Lewis sounded and looked pensive when he said that.

And why not? Dalton since he was drafted in 2011 had started 76 consecutive Bengals regular-season games.

McCarron, the former University of Alabama quarterback, calls Dalton “A.D.” So, A.D. used to fling it to fleet receiver A.J. (Green) for the Bengals but now AJ (McCarron) will be the facilitator to A.J. (Green that is).

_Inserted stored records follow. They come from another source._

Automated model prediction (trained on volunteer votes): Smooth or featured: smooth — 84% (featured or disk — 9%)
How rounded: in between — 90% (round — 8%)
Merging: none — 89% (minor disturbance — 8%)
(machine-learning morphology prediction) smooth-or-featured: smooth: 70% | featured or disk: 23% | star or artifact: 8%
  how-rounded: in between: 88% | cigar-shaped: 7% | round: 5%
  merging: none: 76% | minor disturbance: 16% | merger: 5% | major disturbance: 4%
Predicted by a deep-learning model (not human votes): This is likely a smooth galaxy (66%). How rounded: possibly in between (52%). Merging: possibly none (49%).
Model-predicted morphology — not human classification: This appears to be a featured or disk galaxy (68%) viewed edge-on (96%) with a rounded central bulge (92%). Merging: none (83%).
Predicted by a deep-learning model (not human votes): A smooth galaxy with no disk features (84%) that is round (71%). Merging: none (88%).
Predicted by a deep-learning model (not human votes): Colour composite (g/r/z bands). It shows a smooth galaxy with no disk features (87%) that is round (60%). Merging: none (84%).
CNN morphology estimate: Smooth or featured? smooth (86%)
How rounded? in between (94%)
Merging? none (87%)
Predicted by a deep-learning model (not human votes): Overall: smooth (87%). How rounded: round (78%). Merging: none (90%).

Actually, that AJ to A.J. connection produced a 66-yard scoring bomb against the Steelers. McCarron threw for 280 yards and 2 touchdowns. His 90.6 passer rating was higher than Steelers quarterback Ben Roethlisberger (85.6). McCarron had some big moments after being tossed into the fray, a few passes he delivered with accuracy and power. But he was rusty and off enough that his two interceptions hurt Cincinnati’s comeback chances. So did the fact that the Steelers started fast, played faster and maintained distance throughout the game from the Bengals.

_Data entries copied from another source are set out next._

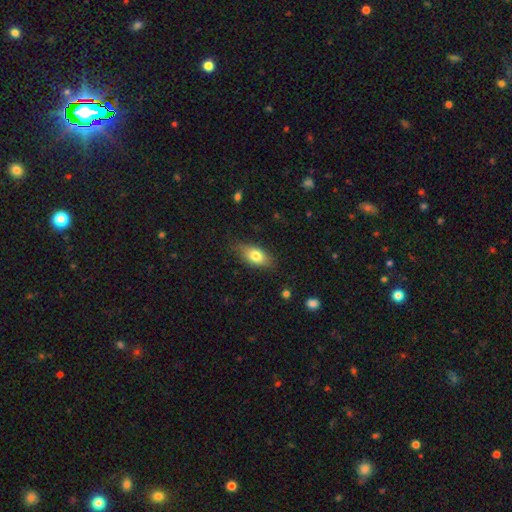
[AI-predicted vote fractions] Smooth or featured? Predicted: smooth (p=0.76). How rounded? Predicted: in between (p=0.85). Merging? Predicted: none (p=0.77).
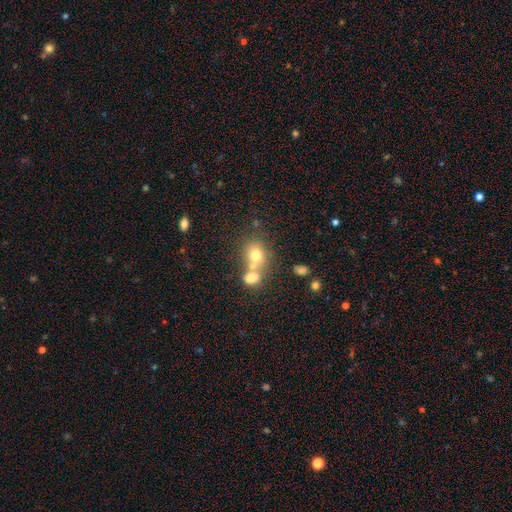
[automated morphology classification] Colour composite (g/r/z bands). It shows a smooth galaxy with no disk features (69%) that is round (66%). Merging: merger (51%).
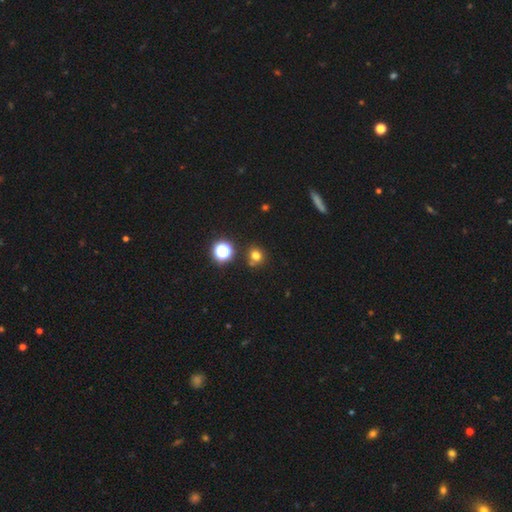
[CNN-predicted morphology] smooth 72%, star or artifact 21%, featured or disk 7%. Down the decision tree: how rounded — round (82%); merging — none (75%).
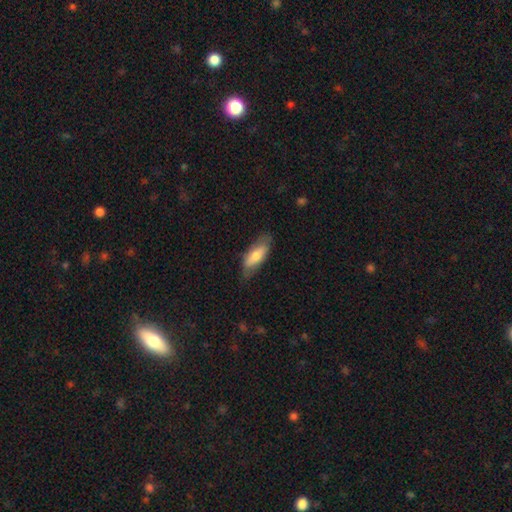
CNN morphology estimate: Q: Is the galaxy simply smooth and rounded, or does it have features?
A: smooth — 70%.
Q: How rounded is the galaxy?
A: in between — 68%.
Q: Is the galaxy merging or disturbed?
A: none — 72%.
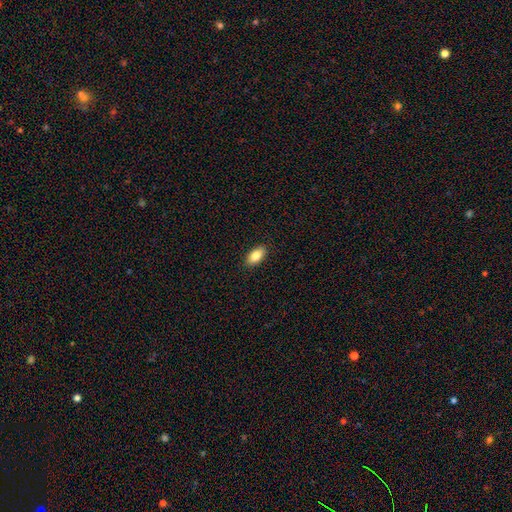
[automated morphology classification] This is clearly a smooth galaxy (84%). How rounded: clearly in between (92%). Merging: clearly none (90%).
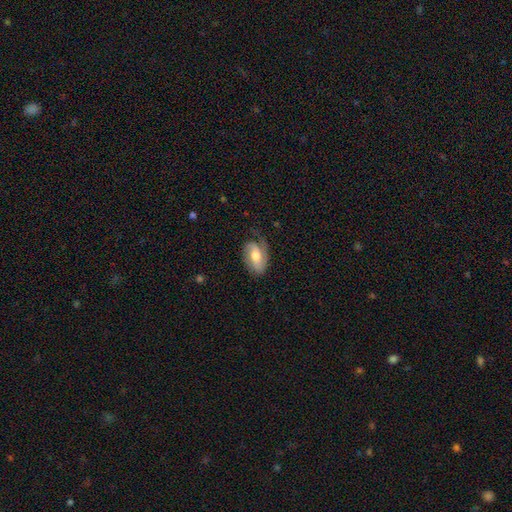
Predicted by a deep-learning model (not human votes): smooth-or-featured: featured or disk: 60% | smooth: 34% | star or artifact: 6%
  disk-edge-on: no: 94% | yes: 6%
    bar: no: 42% | weak: 37% | strong: 21%
    has-spiral-arms: yes: 86% | no: 14%
    bulge-size: moderate: 67% | small: 19% | large: 11% | none: 2% | dominant: 1%
  merging: none: 58% | minor disturbance: 26% | major disturbance: 15% | merger: 2%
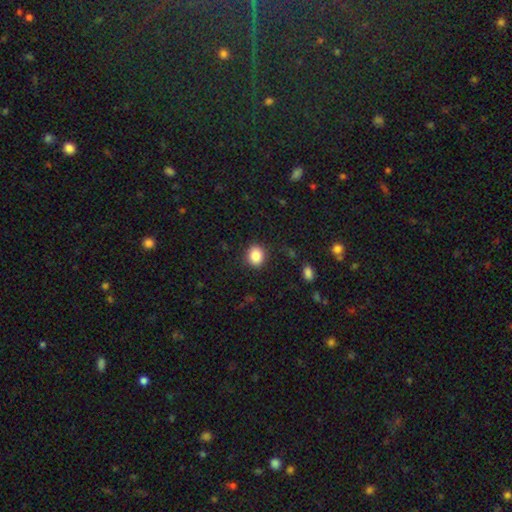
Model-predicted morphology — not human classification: smooth_or_featured: smooth (p=0.86) [alt: star or artifact p=0.09]
how_rounded: round (p=0.68) [alt: in between p=0.31]
merging: none (p=0.89) [alt: minor disturbance p=0.08]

Pittsburgh (8-5), now having knocked Dalton out, might think it can still win the AFC North. Pittsburgh knows it must keep winning to keep wild-card playoff hopes alive.

The Steelers during warm-ups here described the atmosphere as “spicy.” The push and shove and mouthing during the game they described as “chippy.” By game’s end the Steelers had managed it all, like they usually do here. They are 14-3 in this stadium.

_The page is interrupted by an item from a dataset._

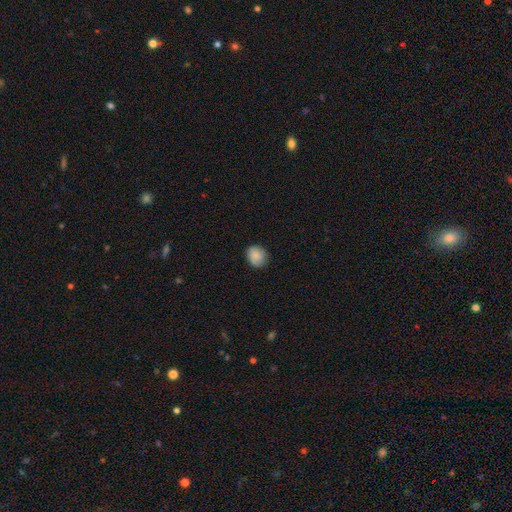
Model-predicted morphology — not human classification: Smooth or featured: smooth — 83% (featured or disk — 10%)
How rounded: round — 71% (in between — 28%)
Merging: none — 81% (minor disturbance — 15%)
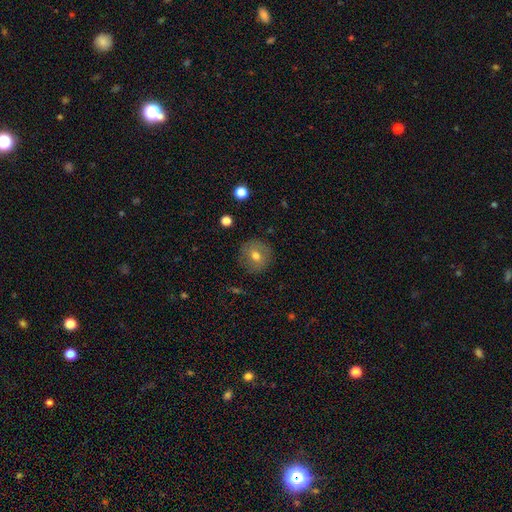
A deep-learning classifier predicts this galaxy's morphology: smooth 65%, featured or disk 25%, star or artifact 10%. Down the decision tree: how rounded — round (92%); merging — none (87%).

“That game was grimy,” said Steelers linebacker Ryan Shazier. “But that’s how we like to play.”

The Bengals saw it, felt it. Pittsburgh took full advantage of Dalton’s loss. They added pressure with their offense (8 of 14 in third-down efficiency) and turned their defensive pressure loose on McCarron.

People in Cincinnati are going to chat now about taking the pressure off McCarron and how everyone else has to do more. About just letting him grow and be comfortable and be himself. Maybe manage things.

But the truth is the Bengals need McCarron to step forward and play a big-time version of quarterback in the season’s most critical stretch. There is no pixie dust that can obscure that.

McCarron knows it.

“If you don’t, you’re doomed,” McCarron said of quarterbacks believing in themselves. “I believe you need to carry that confidence as a quarterback when you step inside those white lines. It’s a nasty and dirty game. If you lose confidence, it can go bad for you real quick. We made some mistakes today and I’ll learn from them. I’ll be up here early in the morning learning from them and I will do whatever I have to do to lead this team and get the job done. Like I said, I promise to God, I will work my tail off and be ready to go.”

He said he told his Bengals teammates that. Promised them that.

No matter how spicy, chippy, grimy, nasty and dirty it gets.